(Data excerpts)
▼

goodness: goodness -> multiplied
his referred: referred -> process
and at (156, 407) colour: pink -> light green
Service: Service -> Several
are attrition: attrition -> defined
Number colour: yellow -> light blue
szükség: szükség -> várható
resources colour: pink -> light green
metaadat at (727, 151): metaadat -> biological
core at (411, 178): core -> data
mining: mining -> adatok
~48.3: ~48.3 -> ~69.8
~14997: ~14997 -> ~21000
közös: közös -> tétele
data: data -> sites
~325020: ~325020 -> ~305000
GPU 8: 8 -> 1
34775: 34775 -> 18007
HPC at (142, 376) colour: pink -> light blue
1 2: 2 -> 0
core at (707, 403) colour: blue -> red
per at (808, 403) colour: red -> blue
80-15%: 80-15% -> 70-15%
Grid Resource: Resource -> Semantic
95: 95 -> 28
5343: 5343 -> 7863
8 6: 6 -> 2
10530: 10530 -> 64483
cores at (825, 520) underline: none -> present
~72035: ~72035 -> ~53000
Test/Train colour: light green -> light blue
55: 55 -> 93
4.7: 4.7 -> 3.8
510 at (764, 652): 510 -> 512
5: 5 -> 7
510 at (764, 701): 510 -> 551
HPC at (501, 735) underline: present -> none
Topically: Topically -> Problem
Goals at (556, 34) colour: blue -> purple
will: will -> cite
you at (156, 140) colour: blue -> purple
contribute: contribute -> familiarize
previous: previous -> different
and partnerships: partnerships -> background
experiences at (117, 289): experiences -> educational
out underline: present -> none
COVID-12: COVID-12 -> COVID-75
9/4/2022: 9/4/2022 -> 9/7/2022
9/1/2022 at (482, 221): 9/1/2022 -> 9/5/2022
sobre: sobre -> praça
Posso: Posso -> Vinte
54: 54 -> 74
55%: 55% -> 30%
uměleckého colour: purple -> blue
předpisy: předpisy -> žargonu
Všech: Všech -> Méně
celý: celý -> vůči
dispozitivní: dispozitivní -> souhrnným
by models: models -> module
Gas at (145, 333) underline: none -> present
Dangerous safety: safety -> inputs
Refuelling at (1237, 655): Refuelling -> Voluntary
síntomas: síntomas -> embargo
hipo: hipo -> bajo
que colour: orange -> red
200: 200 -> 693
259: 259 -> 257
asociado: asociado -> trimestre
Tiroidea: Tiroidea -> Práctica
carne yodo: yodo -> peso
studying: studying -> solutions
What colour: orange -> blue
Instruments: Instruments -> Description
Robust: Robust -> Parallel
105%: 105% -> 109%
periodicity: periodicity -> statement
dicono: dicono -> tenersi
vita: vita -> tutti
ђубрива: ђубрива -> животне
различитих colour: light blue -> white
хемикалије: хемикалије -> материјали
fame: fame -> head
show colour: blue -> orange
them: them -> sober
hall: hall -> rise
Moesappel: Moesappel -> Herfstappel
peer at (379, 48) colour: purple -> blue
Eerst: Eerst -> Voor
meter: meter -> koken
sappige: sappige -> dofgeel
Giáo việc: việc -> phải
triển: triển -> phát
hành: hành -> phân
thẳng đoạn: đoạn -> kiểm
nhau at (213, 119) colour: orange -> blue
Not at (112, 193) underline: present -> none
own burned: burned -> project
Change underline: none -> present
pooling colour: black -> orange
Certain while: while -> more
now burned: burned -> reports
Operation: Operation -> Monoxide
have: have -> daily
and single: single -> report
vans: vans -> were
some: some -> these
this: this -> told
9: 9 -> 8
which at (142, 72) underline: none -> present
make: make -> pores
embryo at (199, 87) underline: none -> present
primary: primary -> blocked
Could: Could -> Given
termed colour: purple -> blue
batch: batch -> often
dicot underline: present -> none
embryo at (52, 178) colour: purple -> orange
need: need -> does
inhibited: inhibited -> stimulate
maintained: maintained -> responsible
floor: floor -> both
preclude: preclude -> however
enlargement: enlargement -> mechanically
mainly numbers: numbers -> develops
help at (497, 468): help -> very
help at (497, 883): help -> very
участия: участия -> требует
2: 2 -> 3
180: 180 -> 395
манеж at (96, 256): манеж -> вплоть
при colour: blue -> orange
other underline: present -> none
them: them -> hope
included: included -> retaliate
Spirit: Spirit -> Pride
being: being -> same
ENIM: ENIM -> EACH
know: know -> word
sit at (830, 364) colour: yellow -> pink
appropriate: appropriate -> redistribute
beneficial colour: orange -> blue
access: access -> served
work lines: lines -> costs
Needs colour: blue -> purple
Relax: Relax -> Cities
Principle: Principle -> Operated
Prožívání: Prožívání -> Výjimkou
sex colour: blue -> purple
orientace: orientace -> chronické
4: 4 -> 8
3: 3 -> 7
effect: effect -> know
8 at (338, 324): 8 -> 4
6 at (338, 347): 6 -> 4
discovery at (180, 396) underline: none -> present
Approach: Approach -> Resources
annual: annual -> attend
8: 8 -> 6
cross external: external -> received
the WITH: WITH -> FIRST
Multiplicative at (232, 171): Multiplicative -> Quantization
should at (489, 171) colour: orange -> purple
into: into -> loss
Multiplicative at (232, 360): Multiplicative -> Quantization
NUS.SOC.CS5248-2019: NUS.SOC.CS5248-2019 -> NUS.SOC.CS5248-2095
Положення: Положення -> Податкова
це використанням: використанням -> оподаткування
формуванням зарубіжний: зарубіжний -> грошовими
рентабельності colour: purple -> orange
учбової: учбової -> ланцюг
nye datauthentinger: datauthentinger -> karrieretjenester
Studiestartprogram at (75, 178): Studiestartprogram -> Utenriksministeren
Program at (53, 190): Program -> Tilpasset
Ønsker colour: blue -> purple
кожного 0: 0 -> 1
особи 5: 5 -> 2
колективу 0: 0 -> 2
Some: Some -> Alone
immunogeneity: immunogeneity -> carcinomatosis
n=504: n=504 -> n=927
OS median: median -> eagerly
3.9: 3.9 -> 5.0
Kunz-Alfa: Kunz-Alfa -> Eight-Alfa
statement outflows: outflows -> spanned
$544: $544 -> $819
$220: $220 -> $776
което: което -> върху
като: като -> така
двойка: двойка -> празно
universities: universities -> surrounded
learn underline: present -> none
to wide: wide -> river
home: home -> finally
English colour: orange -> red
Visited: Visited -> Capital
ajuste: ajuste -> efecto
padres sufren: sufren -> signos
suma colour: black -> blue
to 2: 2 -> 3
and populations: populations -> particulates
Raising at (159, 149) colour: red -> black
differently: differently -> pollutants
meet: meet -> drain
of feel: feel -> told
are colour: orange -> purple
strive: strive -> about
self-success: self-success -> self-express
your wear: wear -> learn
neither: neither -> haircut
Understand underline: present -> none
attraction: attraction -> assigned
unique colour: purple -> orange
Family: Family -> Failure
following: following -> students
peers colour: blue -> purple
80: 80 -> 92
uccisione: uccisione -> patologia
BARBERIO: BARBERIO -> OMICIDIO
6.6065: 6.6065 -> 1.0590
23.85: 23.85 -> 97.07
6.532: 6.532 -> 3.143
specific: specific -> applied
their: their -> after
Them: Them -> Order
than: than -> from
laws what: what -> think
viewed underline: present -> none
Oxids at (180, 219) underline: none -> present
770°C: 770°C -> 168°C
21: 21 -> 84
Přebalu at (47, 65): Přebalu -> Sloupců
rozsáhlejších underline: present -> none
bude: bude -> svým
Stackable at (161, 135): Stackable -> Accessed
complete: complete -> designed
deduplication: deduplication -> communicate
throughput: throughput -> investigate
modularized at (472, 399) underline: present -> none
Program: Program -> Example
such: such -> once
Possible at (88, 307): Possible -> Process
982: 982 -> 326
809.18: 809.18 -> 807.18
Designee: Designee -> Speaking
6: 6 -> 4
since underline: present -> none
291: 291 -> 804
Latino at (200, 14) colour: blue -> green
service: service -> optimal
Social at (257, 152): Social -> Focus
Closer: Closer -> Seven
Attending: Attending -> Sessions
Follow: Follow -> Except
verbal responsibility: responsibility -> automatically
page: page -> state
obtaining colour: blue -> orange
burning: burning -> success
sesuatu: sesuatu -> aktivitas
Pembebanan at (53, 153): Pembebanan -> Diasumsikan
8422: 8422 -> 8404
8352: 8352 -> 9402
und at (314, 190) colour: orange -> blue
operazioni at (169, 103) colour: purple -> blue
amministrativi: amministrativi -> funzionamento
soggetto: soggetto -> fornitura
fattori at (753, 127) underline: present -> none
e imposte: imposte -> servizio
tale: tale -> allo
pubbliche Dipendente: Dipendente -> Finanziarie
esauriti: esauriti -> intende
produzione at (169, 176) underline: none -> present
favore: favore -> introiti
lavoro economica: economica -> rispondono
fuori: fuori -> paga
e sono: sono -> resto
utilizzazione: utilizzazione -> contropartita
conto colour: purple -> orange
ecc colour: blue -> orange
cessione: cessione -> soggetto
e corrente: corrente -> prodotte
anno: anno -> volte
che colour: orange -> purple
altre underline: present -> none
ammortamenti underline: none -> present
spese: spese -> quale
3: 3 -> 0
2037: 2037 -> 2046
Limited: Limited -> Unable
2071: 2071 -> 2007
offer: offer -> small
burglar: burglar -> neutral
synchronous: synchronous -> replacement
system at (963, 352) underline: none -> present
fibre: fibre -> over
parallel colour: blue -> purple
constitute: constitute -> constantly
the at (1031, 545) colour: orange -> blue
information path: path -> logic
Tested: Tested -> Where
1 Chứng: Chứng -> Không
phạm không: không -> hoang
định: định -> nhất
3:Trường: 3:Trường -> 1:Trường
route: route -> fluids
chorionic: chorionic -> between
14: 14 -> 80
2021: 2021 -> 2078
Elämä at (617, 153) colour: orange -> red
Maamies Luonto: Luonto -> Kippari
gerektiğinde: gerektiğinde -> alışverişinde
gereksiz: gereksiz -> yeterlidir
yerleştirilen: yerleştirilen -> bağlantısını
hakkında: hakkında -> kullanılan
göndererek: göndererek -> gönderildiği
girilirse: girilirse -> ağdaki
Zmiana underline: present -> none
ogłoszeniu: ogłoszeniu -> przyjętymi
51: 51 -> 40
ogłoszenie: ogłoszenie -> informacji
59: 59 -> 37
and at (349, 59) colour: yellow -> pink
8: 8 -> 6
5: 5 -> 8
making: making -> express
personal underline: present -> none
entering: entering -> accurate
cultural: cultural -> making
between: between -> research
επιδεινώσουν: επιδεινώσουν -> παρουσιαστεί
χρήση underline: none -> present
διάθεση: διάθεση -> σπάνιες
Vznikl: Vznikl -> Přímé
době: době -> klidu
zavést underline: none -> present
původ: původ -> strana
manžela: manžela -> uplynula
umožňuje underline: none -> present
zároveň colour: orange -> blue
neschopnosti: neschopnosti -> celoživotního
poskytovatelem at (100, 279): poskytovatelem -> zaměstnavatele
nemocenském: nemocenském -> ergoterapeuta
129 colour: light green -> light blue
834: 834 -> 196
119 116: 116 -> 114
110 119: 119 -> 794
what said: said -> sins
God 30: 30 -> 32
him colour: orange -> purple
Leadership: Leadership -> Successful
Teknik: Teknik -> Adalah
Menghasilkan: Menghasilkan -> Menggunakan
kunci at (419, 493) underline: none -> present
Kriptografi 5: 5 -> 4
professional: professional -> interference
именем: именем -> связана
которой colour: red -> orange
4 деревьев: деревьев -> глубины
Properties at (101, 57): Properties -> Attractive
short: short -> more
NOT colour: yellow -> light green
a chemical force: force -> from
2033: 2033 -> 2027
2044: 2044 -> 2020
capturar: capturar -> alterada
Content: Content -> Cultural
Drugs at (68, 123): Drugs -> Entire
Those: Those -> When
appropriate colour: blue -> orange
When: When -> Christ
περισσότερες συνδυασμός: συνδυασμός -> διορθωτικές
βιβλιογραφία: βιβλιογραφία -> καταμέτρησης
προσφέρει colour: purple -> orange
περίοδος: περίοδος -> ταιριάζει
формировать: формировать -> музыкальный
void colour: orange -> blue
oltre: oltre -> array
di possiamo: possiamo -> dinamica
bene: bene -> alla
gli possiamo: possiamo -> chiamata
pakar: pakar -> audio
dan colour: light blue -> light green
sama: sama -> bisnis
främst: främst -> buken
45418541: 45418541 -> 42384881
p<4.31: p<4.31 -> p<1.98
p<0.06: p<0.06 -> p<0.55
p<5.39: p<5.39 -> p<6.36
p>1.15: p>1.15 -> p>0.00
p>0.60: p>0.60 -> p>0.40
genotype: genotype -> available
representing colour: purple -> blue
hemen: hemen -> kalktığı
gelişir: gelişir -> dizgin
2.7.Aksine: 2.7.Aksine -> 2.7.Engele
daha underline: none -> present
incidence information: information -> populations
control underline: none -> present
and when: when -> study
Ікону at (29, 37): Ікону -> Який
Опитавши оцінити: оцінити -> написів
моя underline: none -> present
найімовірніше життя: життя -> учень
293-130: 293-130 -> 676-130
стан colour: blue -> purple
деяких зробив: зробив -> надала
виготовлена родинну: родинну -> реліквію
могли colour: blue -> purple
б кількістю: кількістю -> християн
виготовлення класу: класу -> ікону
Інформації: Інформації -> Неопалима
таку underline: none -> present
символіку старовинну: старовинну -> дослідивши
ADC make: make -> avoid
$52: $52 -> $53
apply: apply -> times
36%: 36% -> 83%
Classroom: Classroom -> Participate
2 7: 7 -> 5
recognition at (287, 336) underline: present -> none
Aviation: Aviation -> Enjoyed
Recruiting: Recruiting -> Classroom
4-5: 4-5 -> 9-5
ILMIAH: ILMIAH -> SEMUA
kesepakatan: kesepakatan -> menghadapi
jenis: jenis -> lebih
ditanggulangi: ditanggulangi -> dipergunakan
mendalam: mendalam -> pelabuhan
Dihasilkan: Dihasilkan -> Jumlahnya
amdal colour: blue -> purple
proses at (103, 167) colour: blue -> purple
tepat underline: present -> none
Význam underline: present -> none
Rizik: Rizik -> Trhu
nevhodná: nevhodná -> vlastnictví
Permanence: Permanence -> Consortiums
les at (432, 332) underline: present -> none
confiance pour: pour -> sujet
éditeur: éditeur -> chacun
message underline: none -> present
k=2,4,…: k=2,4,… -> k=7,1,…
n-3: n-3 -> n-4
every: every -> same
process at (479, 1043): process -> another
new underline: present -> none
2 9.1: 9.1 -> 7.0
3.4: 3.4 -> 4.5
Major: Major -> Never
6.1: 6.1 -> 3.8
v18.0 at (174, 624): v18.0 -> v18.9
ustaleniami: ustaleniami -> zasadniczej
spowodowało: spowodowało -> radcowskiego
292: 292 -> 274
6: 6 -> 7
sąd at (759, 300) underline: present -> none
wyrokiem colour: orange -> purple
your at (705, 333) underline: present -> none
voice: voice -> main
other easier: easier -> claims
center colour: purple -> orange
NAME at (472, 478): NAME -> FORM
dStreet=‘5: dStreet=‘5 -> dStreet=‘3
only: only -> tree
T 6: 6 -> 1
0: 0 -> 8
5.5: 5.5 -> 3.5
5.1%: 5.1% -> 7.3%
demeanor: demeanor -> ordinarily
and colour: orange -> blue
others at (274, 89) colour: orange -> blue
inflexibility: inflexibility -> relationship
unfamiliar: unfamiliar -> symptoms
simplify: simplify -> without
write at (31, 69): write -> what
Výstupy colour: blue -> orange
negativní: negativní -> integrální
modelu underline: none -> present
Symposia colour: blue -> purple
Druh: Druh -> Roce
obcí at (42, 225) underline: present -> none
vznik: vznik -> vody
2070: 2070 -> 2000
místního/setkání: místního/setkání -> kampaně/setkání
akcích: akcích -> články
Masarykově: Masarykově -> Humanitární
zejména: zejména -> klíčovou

▲

## Your objective
Format the lines of the listing above, from its first line through the line containing "COVID-12: COVID-12 -> COVID-75", inclusive, as a JSON list of strings with one string per line and any blank lines omitted.

## Written response
[
  "goodness: goodness -> multiplied",
  "his referred: referred -> process",
  "and at (156, 407) colour: pink -> light green",
  "Service: Service -> Several",
  "are attrition: attrition -> defined",
  "Number colour: yellow -> light blue",
  "szükség: szükség -> várható",
  "resources colour: pink -> light green",
  "metaadat at (727, 151): metaadat -> biological",
  "core at (411, 178): core -> data",
  "mining: mining -> adatok",
  "~48.3: ~48.3 -> ~69.8",
  "~14997: ~14997 -> ~21000",
  "közös: közös -> tétele",
  "data: data -> sites",
  "~325020: ~325020 -> ~305000",
  "GPU 8: 8 -> 1",
  "34775: 34775 -> 18007",
  "HPC at (142, 376) colour: pink -> light blue",
  "1 2: 2 -> 0",
  "core at (707, 403) colour: blue -> red",
  "per at (808, 403) colour: red -> blue",
  "80-15%: 80-15% -> 70-15%",
  "Grid Resource: Resource -> Semantic",
  "95: 95 -> 28",
  "5343: 5343 -> 7863",
  "8 6: 6 -> 2",
  "10530: 10530 -> 64483",
  "cores at (825, 520) underline: none -> present",
  "~72035: ~72035 -> ~53000",
  "Test/Train colour: light green -> light blue",
  "55: 55 -> 93",
  "4.7: 4.7 -> 3.8",
  "510 at (764, 652): 510 -> 512",
  "5: 5 -> 7",
  "510 at (764, 701): 510 -> 551",
  "HPC at (501, 735) underline: present -> none",
  "Topically: Topically -> Problem",
  "Goals at (556, 34) colour: blue -> purple",
  "will: will -> cite",
  "you at (156, 140) colour: blue -> purple",
  "contribute: contribute -> familiarize",
  "previous: previous -> different",
  "and partnerships: partnerships -> background",
  "experiences at (117, 289): experiences -> educational",
  "out underline: present -> none",
  "COVID-12: COVID-12 -> COVID-75"
]